Skip links

Frank Iero: “There are so many open doors”

Far from the isolation of his debut, Frank Iero has found himself a new horizon and he can’t wait to run to it.

Frank Iero: “There are so many open doors”

“I always felt like festivals were a way to taste test bands,” begins Frank Iero backstage at Reading Festival. “You see as many as you possibly can in a slightly abnormal setting and if you like it enough, you see them in their natural habitat. I hope that people enjoy our set but also that it acts as a gateway to a real show.”

From the hand to mouth experiment that’s shaped a bulk of Frank Iero’s year with The Cellabration, today he seems to be entertaining the idea that his music, his voice, has a future. It’s obvious, from the way he discusses what comes next to every movement of his striding set that takes place later today, he’s moving forward.”

“After this we’ve got two Belfast shows, a Dublin show then we’re going to go home and start writing,” says Frank. There are no definite plans for a second album (“We’ll see, who knows”) but there’s the beginning of a next chapter forming.

“I want to get the ideas out of my head. “I’m looking forward to two months at home so I can get whatever’s swimming around my head, out just so I know what it is. Right now it’s just these swirling songs and ideas and it’s a little too much up here, right now. I can’t even concentrate.”

“My world’s so different right now,” he ponders. “In a good way but also, it’s just so different. Right now, there are so many open doors it’s a bit confusing for me. Last time around I was very shortsighted of what I wanted to do but now, oh man, I have such an open horizon. I don’t even know what that is but I just want to hone in on it. It’s just gong to take me some time,” he admits. “It takes me being home to finish things. I can start stuff on the road but I can’t finish things. What’s going to be fun is, first time around I didn’t get to trial anything. It was just for myself. Whatever I heard in my head, I put on the record and then tried to figure it out later.
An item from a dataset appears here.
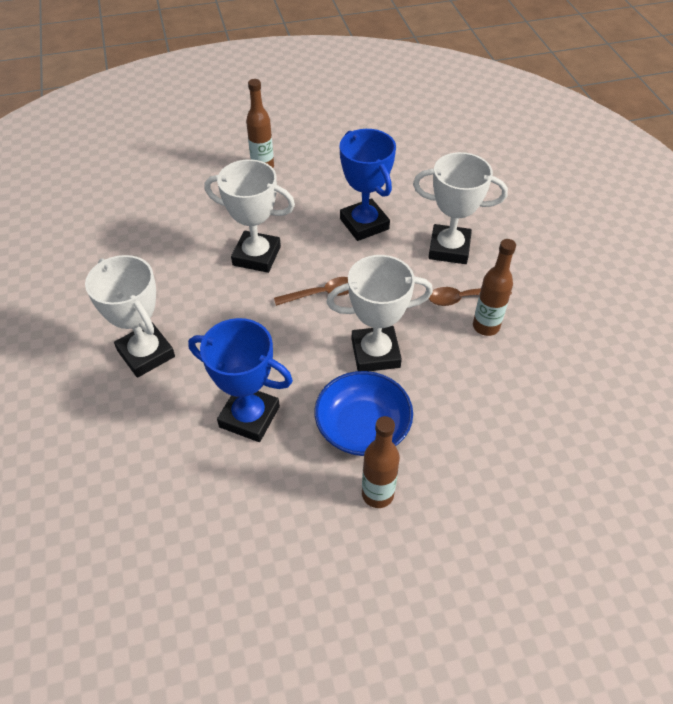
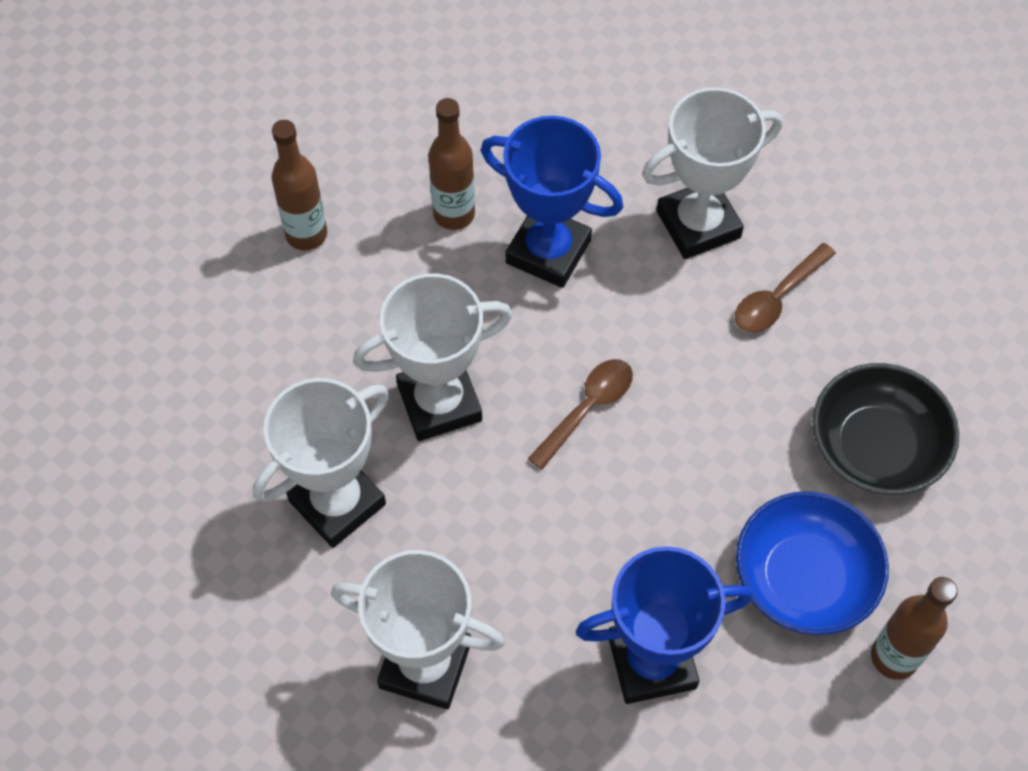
camera: 35 degrees left, 10 degrees up
(375, 353) = (733, 457): white trophy -> white trophy (337, 502)
(457, 390) = (876, 446): none -> black bowl
(486, 326) = (839, 325): brown bottle -> brown bottle (454, 214)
Now we can craft some stuff and then, if we do some end of year touring, we can see where it goes and road test the stuff, which is nice.”

‘stomachaches’ was written in a basement with no audience in mind. No notion of performance. One year on and Frank Iero has grown from the reluctant frontman into a more commanding voice.

“That was the biggest hurdle. The biggest learning curve was I had no idea how to sing any of this stuff, I’m still learning but the live show is so different now. It’s so much more evolved. So much has changed and that’s what’s kept it really interesting and creative on the road.”

Obviously Reading Festival means a lot to Frank. It’s where his former bands had one of their grandest victories and while it’s soaked in nostalgia, the portaloos are always on hand to take the sheen off.

“I remember last time playing Reading, there was a moment when I realised I’m going to remember this set for the rest of my life. I still remember it very vividly. It’s very rare that you have those moments. You look back and you remember it but you don’t remember why you were doing it. Reading was a big dimple in my brain.”

Frank Iero might have battles anew but their victories are just vivid. His balance of fatherhood and musician came together in the most beautiful way during a recent hometown show.

“We played in Jersey and my kids got up on stage. That was the pinnacle for me. Worlds collided that night; it was kinda weird but really amazing. I’ll never forget it. It was the end all, be all, best set I’ve ever played. They loved it,” he smiles. “My fear is now they’re going to want to do a whole set as opposed to one song. That wasn’t even planned. I had no intention of ever doing that but my daughter was like ‘I want to be in the band.’ Alright, we’ll do it. Fuck it.”

It’s an attitude that’s brought Frank Iero this far. Thankfully, he’s not calling time on it yet.